Data excerpts:
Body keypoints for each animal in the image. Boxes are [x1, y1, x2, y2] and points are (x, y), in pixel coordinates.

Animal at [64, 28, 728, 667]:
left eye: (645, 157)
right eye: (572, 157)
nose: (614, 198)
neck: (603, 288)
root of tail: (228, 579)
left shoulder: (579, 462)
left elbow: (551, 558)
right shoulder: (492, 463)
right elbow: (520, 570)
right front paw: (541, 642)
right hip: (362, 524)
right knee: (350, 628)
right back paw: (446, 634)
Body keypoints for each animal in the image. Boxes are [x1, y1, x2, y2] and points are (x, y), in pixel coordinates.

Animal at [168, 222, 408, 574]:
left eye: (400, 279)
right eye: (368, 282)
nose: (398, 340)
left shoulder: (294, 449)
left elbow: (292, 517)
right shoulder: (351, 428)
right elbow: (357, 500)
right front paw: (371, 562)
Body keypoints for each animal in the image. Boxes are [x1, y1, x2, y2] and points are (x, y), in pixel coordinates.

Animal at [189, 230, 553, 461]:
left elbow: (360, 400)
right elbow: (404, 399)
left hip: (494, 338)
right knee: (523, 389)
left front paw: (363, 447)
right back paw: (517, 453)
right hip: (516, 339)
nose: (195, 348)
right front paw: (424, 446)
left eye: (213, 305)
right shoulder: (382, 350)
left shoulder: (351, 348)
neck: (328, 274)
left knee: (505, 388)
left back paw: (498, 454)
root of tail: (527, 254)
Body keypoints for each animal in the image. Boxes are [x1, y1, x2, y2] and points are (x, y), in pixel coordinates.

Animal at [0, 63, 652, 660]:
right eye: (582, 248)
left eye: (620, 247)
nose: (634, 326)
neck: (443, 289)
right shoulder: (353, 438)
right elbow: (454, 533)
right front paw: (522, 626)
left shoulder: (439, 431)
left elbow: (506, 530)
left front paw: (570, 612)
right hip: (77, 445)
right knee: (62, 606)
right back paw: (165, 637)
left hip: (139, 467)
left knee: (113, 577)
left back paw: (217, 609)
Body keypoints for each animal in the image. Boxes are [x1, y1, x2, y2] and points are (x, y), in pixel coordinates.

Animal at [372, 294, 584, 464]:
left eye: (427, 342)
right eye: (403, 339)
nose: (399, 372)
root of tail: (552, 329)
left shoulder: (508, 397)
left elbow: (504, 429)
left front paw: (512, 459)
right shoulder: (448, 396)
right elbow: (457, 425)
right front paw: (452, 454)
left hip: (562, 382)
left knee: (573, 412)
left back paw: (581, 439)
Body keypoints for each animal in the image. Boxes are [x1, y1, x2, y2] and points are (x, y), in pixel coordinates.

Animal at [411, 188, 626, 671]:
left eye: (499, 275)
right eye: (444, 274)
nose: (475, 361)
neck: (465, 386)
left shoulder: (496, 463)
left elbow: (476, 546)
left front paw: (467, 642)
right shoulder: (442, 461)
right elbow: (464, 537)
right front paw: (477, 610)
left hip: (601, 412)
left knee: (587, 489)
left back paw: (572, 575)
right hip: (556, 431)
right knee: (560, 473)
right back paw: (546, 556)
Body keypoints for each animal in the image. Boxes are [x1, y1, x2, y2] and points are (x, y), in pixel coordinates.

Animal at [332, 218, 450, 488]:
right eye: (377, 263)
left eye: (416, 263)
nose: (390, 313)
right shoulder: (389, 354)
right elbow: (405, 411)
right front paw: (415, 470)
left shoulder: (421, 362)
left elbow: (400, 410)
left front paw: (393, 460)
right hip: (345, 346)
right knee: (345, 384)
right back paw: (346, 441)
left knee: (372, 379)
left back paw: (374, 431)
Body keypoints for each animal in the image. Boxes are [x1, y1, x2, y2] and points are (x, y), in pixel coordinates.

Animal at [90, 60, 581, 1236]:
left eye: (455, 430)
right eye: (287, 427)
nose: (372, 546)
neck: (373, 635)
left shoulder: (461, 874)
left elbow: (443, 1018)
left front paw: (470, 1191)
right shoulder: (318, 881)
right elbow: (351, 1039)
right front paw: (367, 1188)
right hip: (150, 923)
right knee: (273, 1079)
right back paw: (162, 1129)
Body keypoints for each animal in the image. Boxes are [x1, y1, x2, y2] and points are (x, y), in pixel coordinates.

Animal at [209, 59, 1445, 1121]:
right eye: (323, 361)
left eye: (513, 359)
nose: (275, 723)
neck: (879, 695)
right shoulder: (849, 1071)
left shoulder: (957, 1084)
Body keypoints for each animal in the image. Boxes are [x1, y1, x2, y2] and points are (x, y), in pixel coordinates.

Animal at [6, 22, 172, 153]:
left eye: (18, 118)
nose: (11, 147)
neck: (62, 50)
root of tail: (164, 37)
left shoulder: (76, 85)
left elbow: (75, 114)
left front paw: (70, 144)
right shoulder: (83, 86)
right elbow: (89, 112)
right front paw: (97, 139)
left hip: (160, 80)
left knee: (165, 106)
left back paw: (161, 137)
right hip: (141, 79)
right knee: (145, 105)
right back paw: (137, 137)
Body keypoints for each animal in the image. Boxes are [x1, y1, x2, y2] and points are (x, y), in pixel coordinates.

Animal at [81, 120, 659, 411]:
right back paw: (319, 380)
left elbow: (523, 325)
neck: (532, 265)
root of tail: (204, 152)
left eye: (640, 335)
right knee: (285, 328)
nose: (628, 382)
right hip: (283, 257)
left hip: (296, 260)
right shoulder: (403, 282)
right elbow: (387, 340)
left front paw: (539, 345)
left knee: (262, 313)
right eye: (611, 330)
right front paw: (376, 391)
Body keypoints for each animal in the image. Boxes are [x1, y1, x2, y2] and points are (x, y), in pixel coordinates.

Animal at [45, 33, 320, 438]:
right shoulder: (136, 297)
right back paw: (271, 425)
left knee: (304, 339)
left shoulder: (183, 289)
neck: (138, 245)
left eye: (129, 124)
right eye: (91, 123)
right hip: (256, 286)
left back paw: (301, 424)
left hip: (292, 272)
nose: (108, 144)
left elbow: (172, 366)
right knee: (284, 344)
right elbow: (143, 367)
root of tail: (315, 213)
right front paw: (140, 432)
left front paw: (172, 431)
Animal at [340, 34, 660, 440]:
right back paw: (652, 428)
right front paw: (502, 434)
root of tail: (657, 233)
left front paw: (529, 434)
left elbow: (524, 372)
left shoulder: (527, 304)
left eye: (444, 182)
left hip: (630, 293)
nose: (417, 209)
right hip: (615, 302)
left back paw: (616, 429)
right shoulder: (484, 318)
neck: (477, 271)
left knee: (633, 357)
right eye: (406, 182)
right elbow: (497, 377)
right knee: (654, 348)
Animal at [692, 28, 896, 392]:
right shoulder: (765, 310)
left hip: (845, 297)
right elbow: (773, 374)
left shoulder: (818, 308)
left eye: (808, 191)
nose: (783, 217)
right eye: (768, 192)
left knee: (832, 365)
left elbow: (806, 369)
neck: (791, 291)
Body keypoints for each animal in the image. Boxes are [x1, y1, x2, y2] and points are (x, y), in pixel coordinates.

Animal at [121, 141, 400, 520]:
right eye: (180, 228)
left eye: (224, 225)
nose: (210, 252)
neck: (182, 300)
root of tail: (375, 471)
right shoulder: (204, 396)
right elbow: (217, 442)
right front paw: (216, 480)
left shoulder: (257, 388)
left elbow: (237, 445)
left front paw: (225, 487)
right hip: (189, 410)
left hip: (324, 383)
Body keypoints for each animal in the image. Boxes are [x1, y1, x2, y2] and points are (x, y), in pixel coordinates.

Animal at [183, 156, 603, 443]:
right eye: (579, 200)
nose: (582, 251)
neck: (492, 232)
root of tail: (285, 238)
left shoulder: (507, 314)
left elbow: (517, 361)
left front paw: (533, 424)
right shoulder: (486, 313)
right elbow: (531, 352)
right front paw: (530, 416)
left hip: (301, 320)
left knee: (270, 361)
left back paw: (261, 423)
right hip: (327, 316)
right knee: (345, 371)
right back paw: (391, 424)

Task to carry out: Reproduce each line of the records in which the string "root" appears.

Worked solution:
root of tail: (228, 579)
root of tail: (527, 254)
root of tail: (552, 329)
root of tail: (164, 37)
root of tail: (204, 152)
root of tail: (315, 213)
root of tail: (657, 233)
root of tail: (375, 471)
root of tail: (285, 238)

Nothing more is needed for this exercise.